All fourteen paintings depict that same decontextualized, doglike silhouette: in a cage or floating free, in duplicate or quadrupled, beside a man reading a newspaper or another holding a bat. Krasznahorkai’s taut, almost explosive texts resemble prose poems more than short stories or conventional novella chapters, though they do not pretend to lyricism. (I was reminded of Beckett’s Texts for Nothing.) That dark animal becomes protagonist and narrator, slipping at times between the first and third person. There is no plot to speak of, but there is momentum, exploration, a sense of gathering menace. The themes are instantly familiar: “the unspeakable horror of that instance of awakening when the condemned comes to realize that he has been excluded from existence, and there is no way back…there is no escape, and everything hurts.”
Animalinside presents Krasznahorkaian metaphysics in highly concentrated form. The title notwithstanding, the eponymous animal is not an animal and is neither entirely inside nor out. It is not quite death, if death is conceived as passivity and silence, and not quite meaninglessness, if meaninglessness is understood in terms of absence. It is larger than the universe, strong enough to “smash all the stars in the sky.” It has no fixed form (“I have no eyes, no ears, no teeth, no tongue, no brain tissue, no hair, no lungs, no heart, no bowels, no cock, no voice”), but it is suffused nonetheless with hatred, hunger, restlessness. It is the force that in The Turin Horse is called “the ravaging nothing.” It is coming for you, and it is already there inside you. Only once in the text does it reveal its name: “One day I shall come, and I shall lacerate your faces, because I am ruin.”

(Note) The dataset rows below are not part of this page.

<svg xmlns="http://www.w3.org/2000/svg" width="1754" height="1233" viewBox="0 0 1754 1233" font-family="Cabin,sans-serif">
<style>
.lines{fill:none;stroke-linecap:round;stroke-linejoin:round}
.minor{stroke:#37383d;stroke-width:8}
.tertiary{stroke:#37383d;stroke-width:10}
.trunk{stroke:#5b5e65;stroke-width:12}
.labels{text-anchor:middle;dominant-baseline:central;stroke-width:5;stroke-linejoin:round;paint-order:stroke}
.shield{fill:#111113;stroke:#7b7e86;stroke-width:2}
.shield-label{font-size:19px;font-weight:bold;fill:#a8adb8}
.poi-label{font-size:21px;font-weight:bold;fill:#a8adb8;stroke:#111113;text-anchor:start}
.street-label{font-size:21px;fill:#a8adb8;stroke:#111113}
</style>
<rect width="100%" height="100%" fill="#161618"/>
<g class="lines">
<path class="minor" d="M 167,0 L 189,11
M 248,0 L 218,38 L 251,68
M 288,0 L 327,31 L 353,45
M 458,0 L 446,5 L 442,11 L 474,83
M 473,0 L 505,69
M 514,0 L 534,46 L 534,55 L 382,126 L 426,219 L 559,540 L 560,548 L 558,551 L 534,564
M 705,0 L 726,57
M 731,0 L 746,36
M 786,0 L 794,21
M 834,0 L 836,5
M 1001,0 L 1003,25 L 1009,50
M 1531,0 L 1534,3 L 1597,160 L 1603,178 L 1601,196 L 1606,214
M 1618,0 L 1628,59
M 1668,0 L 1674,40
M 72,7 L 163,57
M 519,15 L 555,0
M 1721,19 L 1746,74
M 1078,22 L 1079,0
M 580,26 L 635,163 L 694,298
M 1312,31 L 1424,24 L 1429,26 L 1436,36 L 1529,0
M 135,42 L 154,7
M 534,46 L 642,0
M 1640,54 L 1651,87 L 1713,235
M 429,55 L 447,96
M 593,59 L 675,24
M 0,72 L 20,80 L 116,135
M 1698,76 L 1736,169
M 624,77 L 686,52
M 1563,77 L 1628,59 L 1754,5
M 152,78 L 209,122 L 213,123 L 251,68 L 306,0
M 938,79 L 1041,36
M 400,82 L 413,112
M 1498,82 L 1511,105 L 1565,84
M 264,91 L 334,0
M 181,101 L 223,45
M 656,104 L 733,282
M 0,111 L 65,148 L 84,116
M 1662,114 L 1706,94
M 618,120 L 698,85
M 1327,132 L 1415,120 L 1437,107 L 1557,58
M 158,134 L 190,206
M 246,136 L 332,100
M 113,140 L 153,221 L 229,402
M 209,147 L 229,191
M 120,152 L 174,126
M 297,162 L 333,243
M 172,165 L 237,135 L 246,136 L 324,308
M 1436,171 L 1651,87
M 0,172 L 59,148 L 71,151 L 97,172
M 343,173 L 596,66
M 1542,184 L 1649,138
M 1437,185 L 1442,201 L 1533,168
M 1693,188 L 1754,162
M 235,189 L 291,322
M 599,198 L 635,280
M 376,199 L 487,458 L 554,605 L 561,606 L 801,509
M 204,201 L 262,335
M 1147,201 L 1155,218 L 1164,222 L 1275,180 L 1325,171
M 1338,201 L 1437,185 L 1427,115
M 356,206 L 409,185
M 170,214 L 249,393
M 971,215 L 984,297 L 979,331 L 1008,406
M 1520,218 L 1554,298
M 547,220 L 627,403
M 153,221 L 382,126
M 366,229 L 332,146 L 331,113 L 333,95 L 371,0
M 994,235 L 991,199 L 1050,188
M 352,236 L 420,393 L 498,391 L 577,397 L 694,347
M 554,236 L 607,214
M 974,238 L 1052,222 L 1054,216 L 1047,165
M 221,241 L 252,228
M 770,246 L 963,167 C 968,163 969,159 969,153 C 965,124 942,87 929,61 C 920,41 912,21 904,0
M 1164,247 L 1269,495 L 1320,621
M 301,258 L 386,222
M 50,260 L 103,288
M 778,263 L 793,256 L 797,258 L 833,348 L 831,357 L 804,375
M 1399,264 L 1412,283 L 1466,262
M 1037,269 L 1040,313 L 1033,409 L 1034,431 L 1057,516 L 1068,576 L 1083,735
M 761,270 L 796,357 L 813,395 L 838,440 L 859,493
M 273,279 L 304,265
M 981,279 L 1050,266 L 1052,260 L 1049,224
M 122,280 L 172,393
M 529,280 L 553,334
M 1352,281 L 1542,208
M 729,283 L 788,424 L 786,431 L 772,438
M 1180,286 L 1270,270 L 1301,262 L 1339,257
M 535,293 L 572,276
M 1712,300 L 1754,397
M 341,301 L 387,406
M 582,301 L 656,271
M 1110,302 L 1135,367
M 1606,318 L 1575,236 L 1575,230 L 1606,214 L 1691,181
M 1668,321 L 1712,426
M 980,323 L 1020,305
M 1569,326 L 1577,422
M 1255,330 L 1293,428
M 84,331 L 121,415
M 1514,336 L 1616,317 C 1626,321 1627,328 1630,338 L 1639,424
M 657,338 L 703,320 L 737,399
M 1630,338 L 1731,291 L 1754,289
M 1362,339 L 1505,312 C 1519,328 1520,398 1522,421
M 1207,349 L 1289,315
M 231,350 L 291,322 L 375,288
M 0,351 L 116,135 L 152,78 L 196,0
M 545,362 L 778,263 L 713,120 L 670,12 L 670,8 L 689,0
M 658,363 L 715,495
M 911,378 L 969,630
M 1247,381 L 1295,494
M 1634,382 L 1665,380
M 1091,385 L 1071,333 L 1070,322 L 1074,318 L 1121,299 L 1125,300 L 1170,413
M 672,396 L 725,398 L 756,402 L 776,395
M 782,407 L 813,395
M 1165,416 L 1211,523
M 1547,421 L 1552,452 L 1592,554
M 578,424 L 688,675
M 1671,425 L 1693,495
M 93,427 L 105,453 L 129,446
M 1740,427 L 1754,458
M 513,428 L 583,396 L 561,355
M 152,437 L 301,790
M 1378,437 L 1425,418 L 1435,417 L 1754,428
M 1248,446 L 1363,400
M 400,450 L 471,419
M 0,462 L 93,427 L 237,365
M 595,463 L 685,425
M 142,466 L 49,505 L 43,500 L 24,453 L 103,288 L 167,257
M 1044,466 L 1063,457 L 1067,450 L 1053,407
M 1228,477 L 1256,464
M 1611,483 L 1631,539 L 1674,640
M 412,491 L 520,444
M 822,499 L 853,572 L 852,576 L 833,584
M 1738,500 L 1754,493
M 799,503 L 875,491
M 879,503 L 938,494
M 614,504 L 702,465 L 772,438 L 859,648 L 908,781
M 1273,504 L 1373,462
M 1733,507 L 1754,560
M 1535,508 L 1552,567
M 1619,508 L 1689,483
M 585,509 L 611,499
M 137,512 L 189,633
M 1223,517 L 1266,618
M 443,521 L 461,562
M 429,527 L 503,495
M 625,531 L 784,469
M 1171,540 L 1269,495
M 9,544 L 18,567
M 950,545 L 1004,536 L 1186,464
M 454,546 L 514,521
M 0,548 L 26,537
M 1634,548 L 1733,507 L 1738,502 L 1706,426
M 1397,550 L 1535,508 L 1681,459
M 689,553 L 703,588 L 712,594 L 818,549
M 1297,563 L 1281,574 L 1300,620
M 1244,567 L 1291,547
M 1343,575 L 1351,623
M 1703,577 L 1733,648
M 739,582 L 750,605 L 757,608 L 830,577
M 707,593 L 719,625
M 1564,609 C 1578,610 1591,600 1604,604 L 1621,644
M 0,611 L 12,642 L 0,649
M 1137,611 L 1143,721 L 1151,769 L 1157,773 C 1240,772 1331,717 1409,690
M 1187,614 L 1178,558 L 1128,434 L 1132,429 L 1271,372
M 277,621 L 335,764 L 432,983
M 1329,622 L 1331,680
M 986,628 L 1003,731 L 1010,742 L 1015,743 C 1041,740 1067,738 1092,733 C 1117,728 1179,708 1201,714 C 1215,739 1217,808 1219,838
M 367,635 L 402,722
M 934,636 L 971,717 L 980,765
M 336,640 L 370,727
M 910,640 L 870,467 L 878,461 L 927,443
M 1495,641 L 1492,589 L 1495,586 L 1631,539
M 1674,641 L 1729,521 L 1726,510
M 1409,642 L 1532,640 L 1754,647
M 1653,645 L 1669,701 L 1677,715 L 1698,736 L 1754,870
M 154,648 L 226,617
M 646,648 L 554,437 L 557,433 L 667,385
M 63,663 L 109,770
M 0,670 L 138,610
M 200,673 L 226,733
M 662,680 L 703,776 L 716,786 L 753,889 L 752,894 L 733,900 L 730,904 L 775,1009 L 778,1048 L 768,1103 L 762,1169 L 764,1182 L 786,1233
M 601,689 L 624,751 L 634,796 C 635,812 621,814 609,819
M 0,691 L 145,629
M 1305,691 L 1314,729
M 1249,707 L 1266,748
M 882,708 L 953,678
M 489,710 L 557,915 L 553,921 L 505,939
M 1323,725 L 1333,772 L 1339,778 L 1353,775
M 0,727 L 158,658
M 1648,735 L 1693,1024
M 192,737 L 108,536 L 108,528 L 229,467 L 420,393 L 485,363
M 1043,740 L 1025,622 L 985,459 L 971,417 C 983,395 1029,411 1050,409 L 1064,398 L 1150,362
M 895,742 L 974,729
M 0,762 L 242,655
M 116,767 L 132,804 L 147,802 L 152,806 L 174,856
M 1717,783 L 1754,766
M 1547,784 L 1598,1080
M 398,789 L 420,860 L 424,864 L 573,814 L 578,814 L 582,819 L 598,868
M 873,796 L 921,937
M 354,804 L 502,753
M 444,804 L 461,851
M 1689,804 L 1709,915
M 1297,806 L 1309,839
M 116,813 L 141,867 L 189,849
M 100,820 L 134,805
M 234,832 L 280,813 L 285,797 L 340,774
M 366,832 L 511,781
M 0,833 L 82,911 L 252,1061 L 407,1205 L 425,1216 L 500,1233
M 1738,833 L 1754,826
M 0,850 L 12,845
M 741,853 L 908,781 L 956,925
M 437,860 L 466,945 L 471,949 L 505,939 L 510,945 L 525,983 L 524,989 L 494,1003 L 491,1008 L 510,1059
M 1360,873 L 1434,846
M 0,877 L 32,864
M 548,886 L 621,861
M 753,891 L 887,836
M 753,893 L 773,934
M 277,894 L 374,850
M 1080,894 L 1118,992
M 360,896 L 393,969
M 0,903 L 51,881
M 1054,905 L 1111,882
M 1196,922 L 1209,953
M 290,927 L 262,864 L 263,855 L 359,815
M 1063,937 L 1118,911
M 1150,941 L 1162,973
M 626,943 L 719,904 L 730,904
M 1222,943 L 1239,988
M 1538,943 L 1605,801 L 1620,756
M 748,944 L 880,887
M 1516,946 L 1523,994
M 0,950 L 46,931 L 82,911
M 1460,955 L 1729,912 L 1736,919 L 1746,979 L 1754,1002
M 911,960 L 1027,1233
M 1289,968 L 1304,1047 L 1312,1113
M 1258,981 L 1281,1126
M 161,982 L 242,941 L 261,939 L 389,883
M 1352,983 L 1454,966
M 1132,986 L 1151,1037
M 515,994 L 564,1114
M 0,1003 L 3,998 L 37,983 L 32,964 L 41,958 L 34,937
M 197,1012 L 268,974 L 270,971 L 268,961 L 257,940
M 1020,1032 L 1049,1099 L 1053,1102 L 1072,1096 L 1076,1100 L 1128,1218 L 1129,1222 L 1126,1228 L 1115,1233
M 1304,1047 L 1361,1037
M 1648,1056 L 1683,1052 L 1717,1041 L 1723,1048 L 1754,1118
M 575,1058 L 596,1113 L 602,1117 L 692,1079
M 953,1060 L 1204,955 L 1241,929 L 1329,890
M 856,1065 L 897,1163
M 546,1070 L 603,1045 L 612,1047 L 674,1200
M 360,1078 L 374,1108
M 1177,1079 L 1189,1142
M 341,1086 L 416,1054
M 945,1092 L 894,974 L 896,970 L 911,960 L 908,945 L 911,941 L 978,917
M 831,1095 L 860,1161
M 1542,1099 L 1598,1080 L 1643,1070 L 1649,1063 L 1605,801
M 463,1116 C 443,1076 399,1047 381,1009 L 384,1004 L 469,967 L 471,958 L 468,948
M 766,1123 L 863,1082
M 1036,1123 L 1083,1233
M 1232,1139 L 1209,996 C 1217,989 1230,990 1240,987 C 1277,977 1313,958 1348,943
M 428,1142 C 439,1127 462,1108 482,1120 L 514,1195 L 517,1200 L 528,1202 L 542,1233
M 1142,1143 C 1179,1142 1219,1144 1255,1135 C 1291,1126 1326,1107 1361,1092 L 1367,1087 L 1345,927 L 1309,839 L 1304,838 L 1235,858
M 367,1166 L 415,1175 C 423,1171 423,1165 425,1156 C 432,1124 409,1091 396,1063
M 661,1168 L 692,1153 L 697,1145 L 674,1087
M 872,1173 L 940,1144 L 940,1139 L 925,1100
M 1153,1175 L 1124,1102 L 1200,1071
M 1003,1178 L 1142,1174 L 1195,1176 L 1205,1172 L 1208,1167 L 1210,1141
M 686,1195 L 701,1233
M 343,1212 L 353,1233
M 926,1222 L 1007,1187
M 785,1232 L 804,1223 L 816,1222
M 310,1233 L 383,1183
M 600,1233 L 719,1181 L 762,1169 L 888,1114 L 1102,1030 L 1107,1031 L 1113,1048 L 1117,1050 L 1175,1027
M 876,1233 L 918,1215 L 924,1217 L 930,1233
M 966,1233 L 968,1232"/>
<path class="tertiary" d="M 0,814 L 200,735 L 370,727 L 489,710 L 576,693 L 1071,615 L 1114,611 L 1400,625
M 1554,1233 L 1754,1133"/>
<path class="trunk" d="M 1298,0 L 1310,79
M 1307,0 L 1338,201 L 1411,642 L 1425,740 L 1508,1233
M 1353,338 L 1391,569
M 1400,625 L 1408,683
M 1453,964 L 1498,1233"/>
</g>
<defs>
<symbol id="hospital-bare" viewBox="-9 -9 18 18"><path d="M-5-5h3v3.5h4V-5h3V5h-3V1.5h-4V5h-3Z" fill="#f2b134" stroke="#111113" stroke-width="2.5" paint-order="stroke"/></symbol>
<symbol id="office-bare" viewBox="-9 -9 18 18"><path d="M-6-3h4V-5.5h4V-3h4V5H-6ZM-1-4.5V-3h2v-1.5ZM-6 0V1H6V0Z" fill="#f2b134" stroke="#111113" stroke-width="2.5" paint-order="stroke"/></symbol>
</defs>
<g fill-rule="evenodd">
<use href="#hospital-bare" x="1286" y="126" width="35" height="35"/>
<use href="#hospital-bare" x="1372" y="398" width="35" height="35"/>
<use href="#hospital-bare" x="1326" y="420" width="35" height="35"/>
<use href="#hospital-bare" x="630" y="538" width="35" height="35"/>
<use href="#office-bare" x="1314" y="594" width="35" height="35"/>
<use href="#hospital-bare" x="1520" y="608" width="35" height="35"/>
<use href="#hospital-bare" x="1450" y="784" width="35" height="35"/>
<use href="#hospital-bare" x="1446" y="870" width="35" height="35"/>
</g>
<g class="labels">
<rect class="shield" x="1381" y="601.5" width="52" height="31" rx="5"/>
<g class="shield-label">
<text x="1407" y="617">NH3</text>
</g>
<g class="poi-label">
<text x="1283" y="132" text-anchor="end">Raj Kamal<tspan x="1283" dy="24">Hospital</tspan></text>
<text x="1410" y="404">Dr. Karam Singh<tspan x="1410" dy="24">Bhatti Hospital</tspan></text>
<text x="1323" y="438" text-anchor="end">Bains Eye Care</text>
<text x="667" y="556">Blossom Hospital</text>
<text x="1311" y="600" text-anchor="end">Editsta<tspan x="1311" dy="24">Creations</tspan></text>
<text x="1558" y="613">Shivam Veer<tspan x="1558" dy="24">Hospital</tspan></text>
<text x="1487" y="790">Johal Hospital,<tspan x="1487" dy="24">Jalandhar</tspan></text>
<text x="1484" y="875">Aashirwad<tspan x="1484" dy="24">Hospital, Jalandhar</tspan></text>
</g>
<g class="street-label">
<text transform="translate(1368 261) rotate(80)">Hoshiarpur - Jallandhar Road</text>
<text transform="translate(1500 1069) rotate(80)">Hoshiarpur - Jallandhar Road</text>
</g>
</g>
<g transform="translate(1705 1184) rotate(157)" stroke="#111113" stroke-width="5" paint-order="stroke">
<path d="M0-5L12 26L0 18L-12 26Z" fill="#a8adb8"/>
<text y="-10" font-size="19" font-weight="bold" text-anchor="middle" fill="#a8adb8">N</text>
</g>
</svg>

So here we have it, the thing itself, the operating principle of the cosmos: ruin, which in earlier works Krasznahorkai named “chaos” or “decay.” It is the active destruction toward which all things tend, a sort of impure negativity that can be depicted only obliquely, by circling around it, through reversal, contradiction and deferral, the favored tools of Krasznahorkaian syntax. I can imagine no more appropriate god for the late-capitalist, polar-ice-caps-melting, borderless-war-and-prison-camp world that we increasingly inhabit. Its outlines remain fuzzy. Sometimes it looks like a dog, sometimes like a tiger or a bear. One thing is clear: it intends to devour you, you and everything you know.